Back-filler deletes existing subscription
Closed this issue · 4 comments
When installing cloudwatch2humio, HumioCloudWatchLogsBackfiller deletes existing subscriptions:
cloudwatch2humio/src/logs_backfiller.py
Lines 76 to 88 in 93eb520
This is not mentioned in the documentation. According to the documentation, HumioCloudWatchLogsBackfiller innocently subscribes to existing log groups – nothing more:
This function will paginate through your existing CloudWatch log groups and subscribe the HumioCloudWatchLogsIngester to every single one.
If this really is desired behavior – which I don't think it is – it should be made very clear in the documentation that installing cloudwatch2humio is desctructive to existing infrastructure!
This is dangerous and a real problem.
I independently observed this problem in my own analysis of the code for usage and determined that this keeps the backfiller from being usable and I recommend nobody use the backfiller until this is fixed. I understand the intent but the current execution is dangerous.
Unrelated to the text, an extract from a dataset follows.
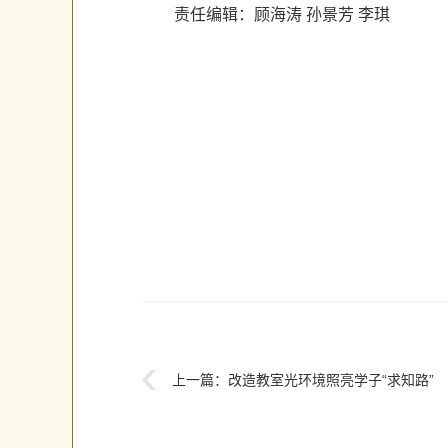
责任编辑：顾海涛 孙景芳 李琪
上一篇：
改造教室光环境照亮学子“求知路”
Thanks for reporting this! I will update the docs for a starter, and then I will take a look into how this can be improved. CloudWatch should support two subscriptions per log group, and that hasn't been taken advantage of. I am thinking that the behaviour should be that the backfiller subscribes and only removes one other subscription if that is necessary, but this will be explicitly stated in the docs. However, I will start with updating the docs to reflect the current behaviour and its dangers.
I don't think you should remove any subscriptions, ever. If the backfiller can't subscribe, it should fail. Killing other logging for any reason without explicit permission from the user is not acceptable behaviour, in my opinion.
@kbadk yes, thinking about it, I think you are completely right. I will just have to make it clear why the backfiller fails in this case.